On June 30, 2013 all Preferred Stock held by Tollman was redeemed for approximately $1.5 million.
On December 31, 2013, a payment of all dividends accrued and unpaid since December 10, 2002 (the “Accrued Dividends”), of approximately $1.3 million, on Tollman's Preferred Stock, which was redeemed on June 30, 2013, was paid.
If the Concord Event had occurred on or before December 31, 2013, all Preferred Stock and Accrued Dividends held by Bryanston would have been redeemed at $22.8 million from funds legally available to the Company to effect such payment.
If the Concord Event occurs after December 31, 2013 and on or before June 30, 2014, all Preferred Stock and Accrued Dividends held by Bryanston redeemed for an amount between $22.8 million and $28.0 million from funds legally available to the Company to effect such payment pro-rated based upon the actual number of days after December 31, 2013 the date that the Preferred Stock is redeemed.
If the Concord Event occurs after June 30, 2014 and on or before December 31, 2014, all Preferred Stock held by Bryanston redeemed for an amount between $28.0 million and the $10 Liquidation Value of the Preferred Stock (as such term is defined in the Recapitalization Agreement) and all Accrued Dividends as of December 31, 2014 from funds legally available to the Company to effect such payment prorated based upon the actual number of days after December 31, 2013 the date that the Preferred Stock is redeemed.
If the Concord Event does not occur before December 31, 2014, the Annual Dividend for calendar year 2014 shall be paid to Bryanston in the amount of approximately $1.2 million prior to the thirtieth (30th) day following December 31, 2014 from funds legally available to the Company to effect such payment.
If the Concord Event occurs after December 31, 2014 and on or before June 30, 2015, all Preferred Stock held by Bryanston shall be redeemed for an amount equal to the Liquidation Value and Accrued Dividends as of the date of the Concord Event from funds legally available to the Company to effect such payment.
If the Concord Event does not occur by June 30, 2015, 150,000 shares of Bryanston's Preferred Stock shall be redeemed on June 30, 2016 for $1.5 million.
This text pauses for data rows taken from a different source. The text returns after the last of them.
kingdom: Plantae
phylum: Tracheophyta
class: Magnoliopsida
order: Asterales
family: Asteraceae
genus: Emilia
An additional 150,000 shares of Preferred Stock shall be redeemed for $1.5 million on each June 30 for the next three years from funds legally available to the Company to effect such payment. The balance of the Preferred Stock shall be redeemed in an amount equal to the Liquidation Value and Accrued Dividends on June 30, 2020 from funds legally available to the Company to effect such payment.
As a result of the Settlement Agreement, and pursuant to ASC 480, the Series E Preferred Stock became contractually redeemable subject to the terms and conditions of the Settlement Agreement and has been classified as a liability on the accompanying balance sheet. The amount of the liability of $22.8 million is the amount at which it would be settled if the redemption occurred as of the balance sheet date. The difference between the carrying amount and the amount recorded in the balance sheet at December 31, 2013 pursuant to the Settlement Agreement has been reflected as a deemed dividend during the twelve months ended December 31, 2013.